During the revolution of 1848, the town did not play a significant role. In the same year Sopron was compassed by the troops of Windischgrätz and following the suppression of the revolution, the town became the centre of the Trans-danubian District (the financial, military and constabulary affairs of nine former counties were managed from here). In 1850 the City Council was dissolved and, as a consequence only Brennberg remained under the administration of Sopron. The railway between Sopron and Nagykanizsa was established; however, the city did not lie on the railway line connecting Budapest and Vienna.
After the establishment of the Austro-Hungarian Empire, Sopron re-gained her position as county capital. At the end of the XIXth century, the capitalistic development of the town started inside the Monarchy, which was interrupted by the First World War and the proclamation of the Republic of Councils. In 1919, a significant portion of Western Hungary was awarded to Austria by the Treaty of Saint-Germain-en-Laye.
As a result of a referendum held on 14 December 1921 (antedated by the battle of Ágfalva), Sopron and the area around it remained Hungarian territory and the town received the prestigious title of "Civitas Fidelissima" (the most allegiant town). (According to some historians the town already acquired this acknowledgment in the decree of Ladislaus IV in 1277, and the title of 1921 was only a renewal of the former one, but the mentioned medieval decree does not refer to the term "Civitas Fidelissima").
The fact that Sopron became a border town had serious economic consequences during the interwar period.
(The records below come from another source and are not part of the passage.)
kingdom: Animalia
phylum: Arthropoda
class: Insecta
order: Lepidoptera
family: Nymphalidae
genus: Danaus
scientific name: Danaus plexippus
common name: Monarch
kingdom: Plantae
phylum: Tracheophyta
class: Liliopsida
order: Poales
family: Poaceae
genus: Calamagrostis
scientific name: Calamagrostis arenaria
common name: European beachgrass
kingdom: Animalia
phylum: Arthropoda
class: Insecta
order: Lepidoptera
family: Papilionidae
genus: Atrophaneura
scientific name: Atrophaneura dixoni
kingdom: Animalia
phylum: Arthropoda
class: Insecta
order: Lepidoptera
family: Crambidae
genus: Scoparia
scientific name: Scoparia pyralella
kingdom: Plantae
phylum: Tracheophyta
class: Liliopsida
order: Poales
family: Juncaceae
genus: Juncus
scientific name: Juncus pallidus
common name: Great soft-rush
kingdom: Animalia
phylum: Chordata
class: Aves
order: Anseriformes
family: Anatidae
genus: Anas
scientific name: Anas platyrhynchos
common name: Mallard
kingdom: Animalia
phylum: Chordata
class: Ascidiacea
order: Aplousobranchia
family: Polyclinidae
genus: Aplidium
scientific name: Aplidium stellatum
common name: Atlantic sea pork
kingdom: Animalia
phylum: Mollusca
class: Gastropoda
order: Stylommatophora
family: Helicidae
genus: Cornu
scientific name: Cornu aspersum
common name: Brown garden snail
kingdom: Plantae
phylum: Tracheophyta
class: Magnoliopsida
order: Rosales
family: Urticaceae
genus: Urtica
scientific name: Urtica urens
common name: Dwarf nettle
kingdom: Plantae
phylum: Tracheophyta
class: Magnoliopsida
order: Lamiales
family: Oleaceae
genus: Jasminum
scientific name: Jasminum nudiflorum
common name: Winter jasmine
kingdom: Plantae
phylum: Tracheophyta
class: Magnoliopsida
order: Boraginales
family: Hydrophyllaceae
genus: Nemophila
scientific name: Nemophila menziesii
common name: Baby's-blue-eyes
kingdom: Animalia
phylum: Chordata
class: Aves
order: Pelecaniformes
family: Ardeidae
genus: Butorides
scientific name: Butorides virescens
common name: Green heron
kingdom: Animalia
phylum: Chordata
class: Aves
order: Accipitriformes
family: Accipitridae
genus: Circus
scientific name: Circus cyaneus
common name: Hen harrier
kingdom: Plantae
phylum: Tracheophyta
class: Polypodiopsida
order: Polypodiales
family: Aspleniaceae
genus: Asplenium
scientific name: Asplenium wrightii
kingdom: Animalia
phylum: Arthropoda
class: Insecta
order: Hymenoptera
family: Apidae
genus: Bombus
The town tried to countervail these detrimental conditions by developing the textile-industry and tourism. On the 19th March 1944 Sopron was invaded by the German troops. On Near New Year's Eve of the next year the city suffered heavy bombardments. On 31 March 1945 the Soviets reached Sopron.
During the post-war years most of the German-speaking population was evacuated. In 1950 Sopron lost her rank of a county seat. As the town was located in the so-called "border-line", it could only be visited with special permission during the Socialist era. The Iron Curtain was in the neighbourhood, so the harassments of visitors on trains, public roads, etc. was a regular inconvenience.
In the course of the years, the artificially boosted industry gradually regressed, the mines around the area were closed. This process evolved partly consciously, partly because of the town's vague accessibility, so it became rather culture-orientated. Luckily, the Baroque old town was preserved so the town well deserved the Award of European Monument Protection in 1975. Sopron tried to maintain itself by the means it was able to: through regular cultural events (Festive Weeks of Sopron) it could show her hidden beauties to the visitors.
On 19 August 1989 the so-called Paneuropean Picnic was held in Fertőrákos, when the barbed wire of the iron curtain was finally cut. Hundreds of East-Germans fled through the border to Austria. In the decade after the changes the town became that of guest-workers, of shopping tourism and services. Sopron nowadays thrives to become the venue of the high quality tourism, entertainment, wine-growing and conferences.